### [Problem statement]
Please transcribe all of the data below line for line, without changing anything. Leave the pictures out of your answer.

== Given records

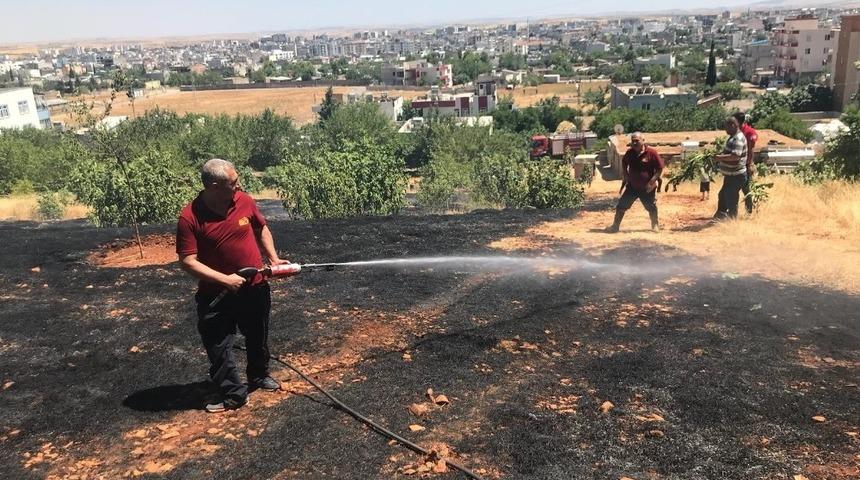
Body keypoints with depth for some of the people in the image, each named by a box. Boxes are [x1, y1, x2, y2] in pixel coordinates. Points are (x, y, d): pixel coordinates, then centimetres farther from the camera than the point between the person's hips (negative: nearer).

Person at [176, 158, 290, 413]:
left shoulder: (244, 200, -8)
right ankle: (233, 393, 19)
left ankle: (259, 375, 45)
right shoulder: (190, 218, -21)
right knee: (218, 346, 3)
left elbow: (261, 229, 10)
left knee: (258, 337, 21)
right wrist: (225, 279, -24)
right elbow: (188, 261, -20)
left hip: (255, 286, 4)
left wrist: (273, 259, 0)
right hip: (216, 293, -4)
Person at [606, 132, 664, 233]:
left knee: (651, 207, 8)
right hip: (632, 186, 3)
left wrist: (652, 182, -15)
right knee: (621, 206, 1)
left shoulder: (651, 153, -14)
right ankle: (615, 226, 10)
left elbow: (659, 168, -8)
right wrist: (626, 176, 8)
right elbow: (624, 164, 19)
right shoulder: (630, 152, -1)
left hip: (647, 188, -3)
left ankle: (655, 225, 30)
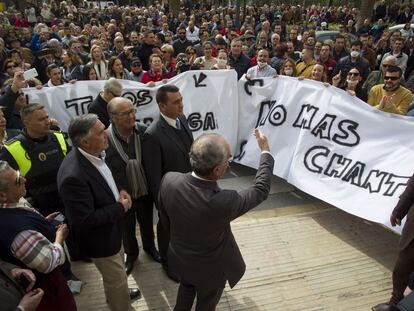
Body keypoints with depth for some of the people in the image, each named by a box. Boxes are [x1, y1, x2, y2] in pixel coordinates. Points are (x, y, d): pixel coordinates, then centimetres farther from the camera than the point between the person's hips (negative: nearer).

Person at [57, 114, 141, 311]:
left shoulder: (91, 154, -10)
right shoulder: (73, 176, -37)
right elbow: (84, 221, -31)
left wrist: (118, 193, -8)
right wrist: (120, 208, -23)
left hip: (110, 228, 8)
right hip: (100, 237, -8)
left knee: (115, 272, 32)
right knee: (117, 278, 16)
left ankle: (115, 294, 59)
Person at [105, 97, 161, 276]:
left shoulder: (143, 132, -18)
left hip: (145, 191, 2)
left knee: (147, 223, 26)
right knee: (127, 228, 23)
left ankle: (149, 247, 55)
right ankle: (131, 254, 52)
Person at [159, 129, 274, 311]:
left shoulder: (169, 180, -27)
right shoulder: (223, 202, -41)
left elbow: (164, 218, -7)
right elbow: (261, 190, -22)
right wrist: (265, 151, -9)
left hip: (180, 258, 4)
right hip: (210, 269, -4)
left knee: (186, 288, 35)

====

### [Answer to this problem]
Body keypoints with depth for some of the people in the image, each named by a box. Boxes are [x1, y1, x2, y2] in pixel coordinates. Points are (x, y, d): pixel coordinates, then centimetres farther from the camera than the point between the person's hips (negative: nearer).

Person at [176, 158, 290, 413]:
left shoulder: (244, 200, -8)
right ankle: (233, 393, 19)
left ankle: (259, 375, 45)
right shoulder: (190, 218, -21)
right knee: (218, 346, 3)
left elbow: (261, 229, 10)
left knee: (258, 337, 21)
right wrist: (225, 279, -24)
right elbow: (188, 261, -20)
left hip: (255, 286, 4)
left wrist: (273, 259, 0)
right hip: (216, 293, -4)
Person at [606, 132, 664, 233]:
left knee: (651, 207, 8)
right hip: (632, 186, 3)
left wrist: (652, 182, -15)
right knee: (621, 206, 1)
left shoulder: (651, 153, -14)
right ankle: (615, 226, 10)
left elbow: (659, 168, -8)
right wrist: (626, 176, 8)
right elbow: (624, 164, 19)
right shoulder: (630, 152, -1)
left hip: (647, 188, -3)
left ankle: (655, 225, 30)
Body keypoints with depth for some of the people in the image, each named by a box. Boxes are [x1, y1, x2, y2] in pixel coordinates. Points are (x, y, d): pixel coordinates, then centimetres farther from the camera than the point between the person's hips (negative: nearer).

Person at [57, 114, 141, 311]:
left shoulder: (91, 154, -10)
right shoulder: (73, 176, -37)
right elbow: (84, 221, -31)
left wrist: (118, 193, -8)
right wrist: (120, 208, -23)
left hip: (110, 228, 8)
right hip: (100, 237, -8)
left knee: (115, 272, 32)
right knee: (117, 278, 16)
left ankle: (115, 294, 59)
Person at [105, 97, 161, 276]:
left shoulder: (143, 132, -18)
left hip: (145, 191, 2)
left knee: (147, 223, 26)
right knee: (127, 228, 23)
left ankle: (149, 247, 55)
right ankle: (131, 254, 52)
Person at [159, 129, 274, 311]:
left shoulder: (169, 180, -27)
right shoulder: (223, 202, -41)
left elbow: (164, 218, -7)
right elbow: (261, 190, -22)
right wrist: (265, 151, -9)
left hip: (180, 258, 4)
right hip: (210, 269, -4)
left knee: (186, 288, 35)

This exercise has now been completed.